It had always seemed illogical that Medicare coverage for under-65 ESRD patients ends 36 months after a successful kidney transplant. Why would Medicare make a huge investment in a transplant and then stop paying to safeguard the organ from rejection? For this reason, decades ago kidney care advocates sought a new Medicare benefit extending coverage for immunosuppressive drugs. This bill finally became law in December 2020, and is now being implemented by Medicare.
While kidney care advocates applauded this development, it’s important to understand that the context for the bill has changed in light of passage of the Affordable Care Act (ACA). The ACA guarantees that most people without insurance may buy comprehensive coverage without any exclusions for pre-existing conditions, including kidney disease.
The Medicare immunosuppressive drug benefit only covers anti-rejection drugs. According to the US Renal Data System, the average annual medical expense for an under-65 transplant patient with a functioning graft is around $25,000. If the graft fails, the expense rises to $100,000 for that year. Only about $2,200 of expenses are for immunosuppressive drugs, and that’s only about one quarter of the average patient’s total Rx drug expenses. A transplant patient who enrolls in an ACA plan is pretty much guaranteed to get back all of the premium dollars he or she pays in.

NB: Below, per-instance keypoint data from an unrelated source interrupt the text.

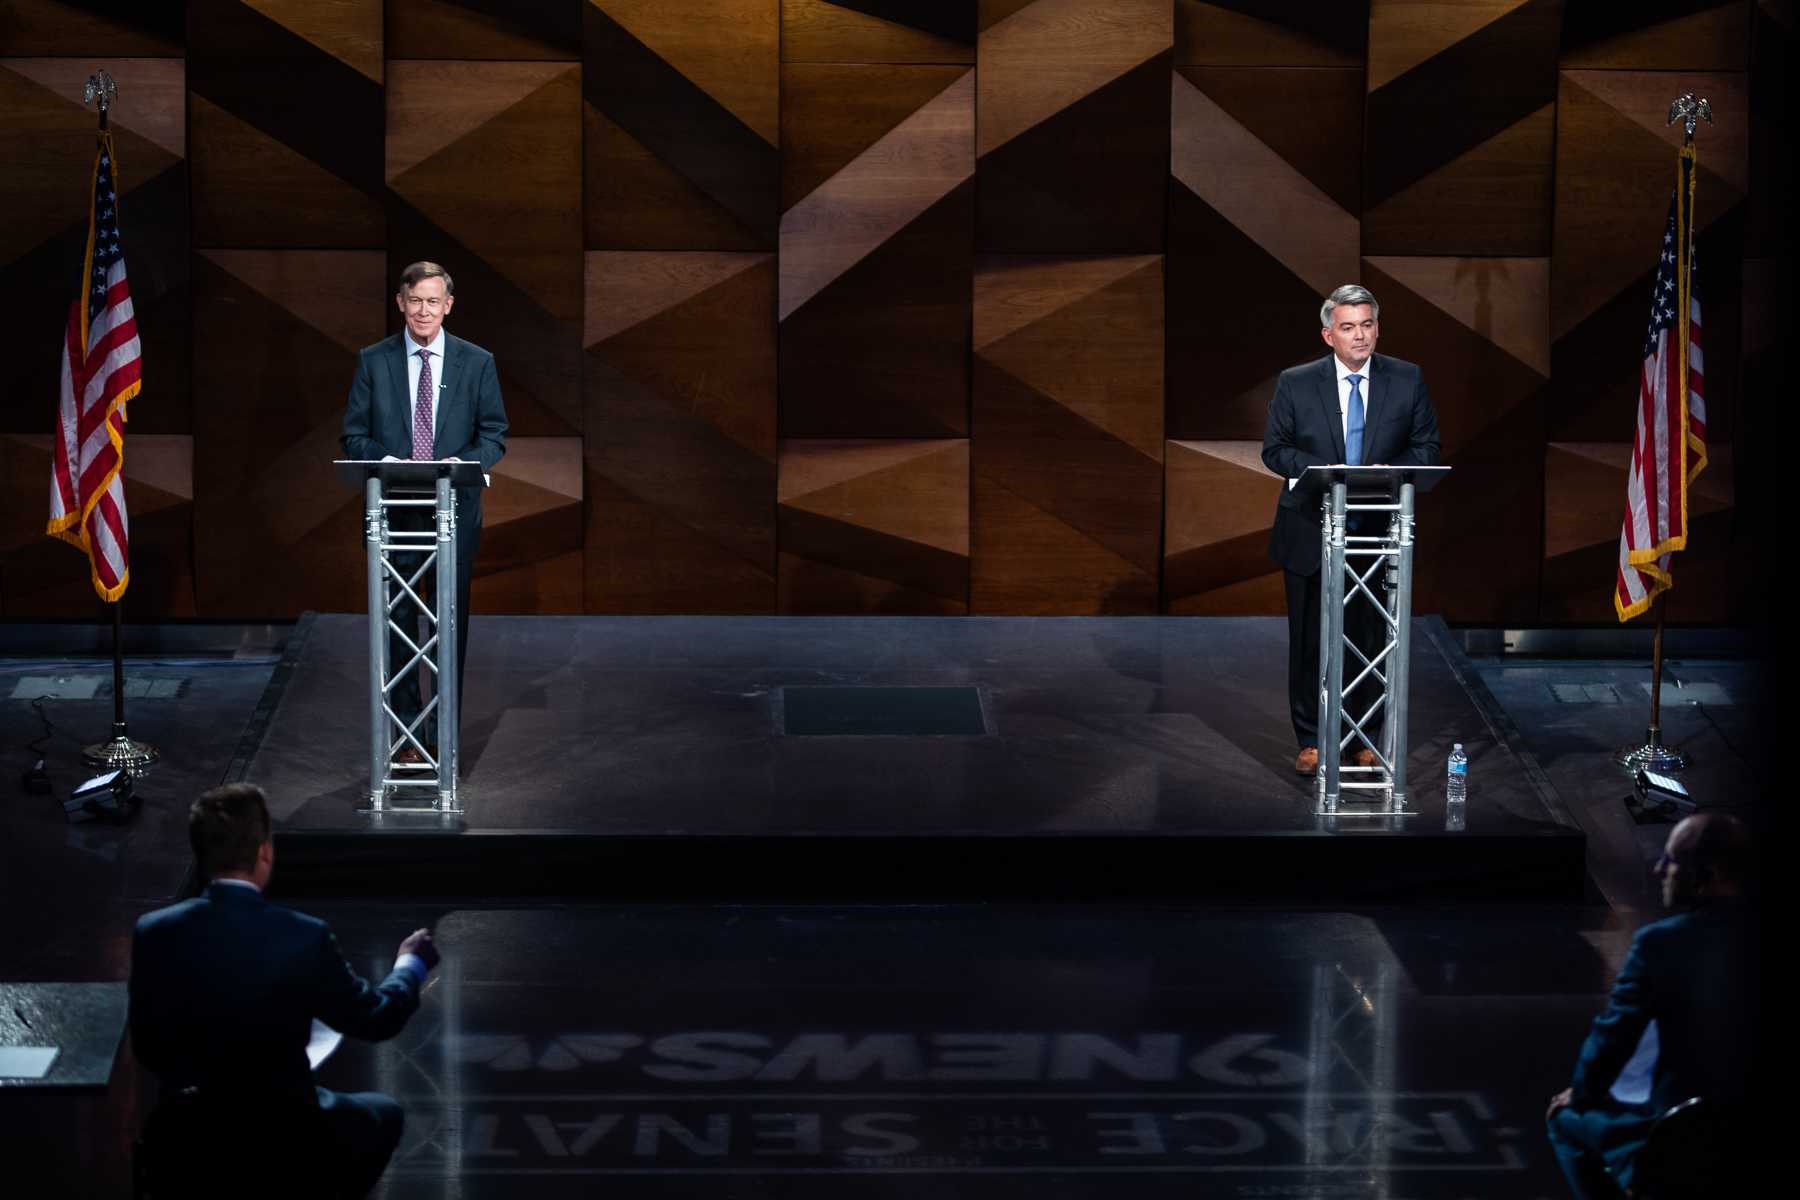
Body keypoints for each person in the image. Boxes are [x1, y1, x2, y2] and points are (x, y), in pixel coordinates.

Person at [129, 783, 440, 1197]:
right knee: (383, 1116)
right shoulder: (303, 936)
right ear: (264, 852)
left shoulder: (153, 933)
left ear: (199, 855)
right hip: (286, 1128)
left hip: (190, 1128)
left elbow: (148, 1047)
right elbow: (377, 1018)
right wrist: (411, 964)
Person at [1260, 284, 1440, 775]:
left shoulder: (1407, 379)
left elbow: (1427, 449)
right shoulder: (1297, 383)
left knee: (1369, 636)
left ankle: (1363, 736)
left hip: (1377, 530)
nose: (1360, 335)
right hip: (1308, 529)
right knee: (1310, 642)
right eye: (1348, 327)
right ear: (1328, 334)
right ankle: (1314, 739)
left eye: (1367, 324)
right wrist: (1328, 472)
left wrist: (1378, 474)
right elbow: (1274, 449)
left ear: (1377, 328)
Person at [341, 261, 507, 762]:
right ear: (400, 303)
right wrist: (391, 464)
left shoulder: (477, 362)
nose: (423, 311)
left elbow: (494, 435)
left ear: (448, 306)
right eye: (415, 301)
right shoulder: (374, 361)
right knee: (398, 626)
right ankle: (408, 739)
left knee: (448, 628)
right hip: (394, 511)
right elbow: (353, 435)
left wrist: (464, 462)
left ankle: (443, 737)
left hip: (452, 513)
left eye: (433, 302)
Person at [1545, 812, 1759, 1199]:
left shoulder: (1661, 944)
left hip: (1685, 1130)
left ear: (1705, 874)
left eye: (1672, 860)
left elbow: (1615, 1036)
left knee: (1565, 1121)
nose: (1660, 868)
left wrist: (1582, 1091)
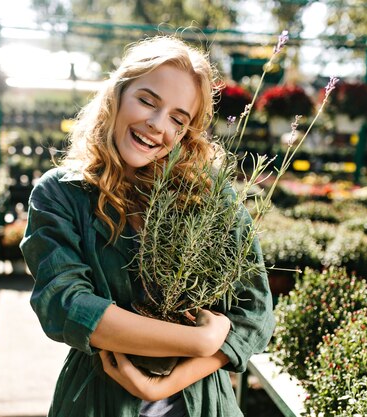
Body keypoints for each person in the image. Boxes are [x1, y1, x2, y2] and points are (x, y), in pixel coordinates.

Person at [20, 35, 275, 417]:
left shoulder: (211, 198)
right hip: (96, 401)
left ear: (187, 132)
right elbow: (67, 305)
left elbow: (255, 312)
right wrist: (200, 339)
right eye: (147, 101)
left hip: (201, 403)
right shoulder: (61, 194)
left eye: (177, 118)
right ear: (118, 94)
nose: (157, 125)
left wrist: (165, 383)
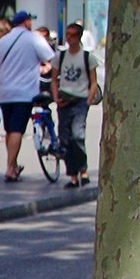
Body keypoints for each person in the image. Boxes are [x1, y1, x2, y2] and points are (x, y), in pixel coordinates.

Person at [0, 10, 55, 182]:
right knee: (17, 129)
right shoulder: (33, 38)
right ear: (26, 22)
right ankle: (10, 168)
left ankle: (12, 164)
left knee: (10, 130)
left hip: (5, 93)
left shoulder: (3, 41)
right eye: (29, 21)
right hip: (24, 92)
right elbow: (51, 59)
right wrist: (44, 69)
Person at [52, 21, 100, 188]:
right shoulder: (61, 56)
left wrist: (88, 100)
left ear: (79, 37)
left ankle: (83, 171)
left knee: (78, 135)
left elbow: (93, 81)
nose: (69, 38)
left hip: (80, 100)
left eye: (72, 35)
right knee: (66, 139)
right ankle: (72, 175)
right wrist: (56, 96)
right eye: (67, 35)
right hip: (64, 100)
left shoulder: (88, 57)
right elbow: (53, 78)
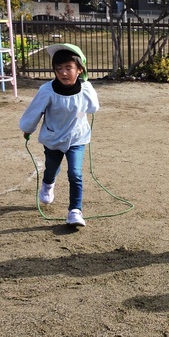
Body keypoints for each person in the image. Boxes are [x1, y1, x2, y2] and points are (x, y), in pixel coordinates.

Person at [20, 44, 100, 227]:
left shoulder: (85, 88)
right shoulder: (47, 90)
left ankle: (75, 211)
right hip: (53, 137)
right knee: (51, 168)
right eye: (59, 69)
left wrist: (78, 112)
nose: (64, 73)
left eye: (68, 68)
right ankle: (48, 184)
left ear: (80, 69)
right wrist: (28, 128)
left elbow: (93, 108)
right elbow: (35, 111)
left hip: (76, 138)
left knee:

So, Part B immunosuppressive drug coverage is not a substitute for major medical coverage. Major medical coverage helps protect you from both health and financial risks. Part B immunosuppressive drug coverage is intended to protect your graft from rejection during any gap in major medical coverage. This may be important in the ten states that have not expanded Medicaid to childless adults under the ACA.
If you do not have health coverage through an employer, you may enroll in a Marketplace plan through the Affordable Care Act. When your Medicare coverage ends, you will have a special enrollment period for Marketplace coverage.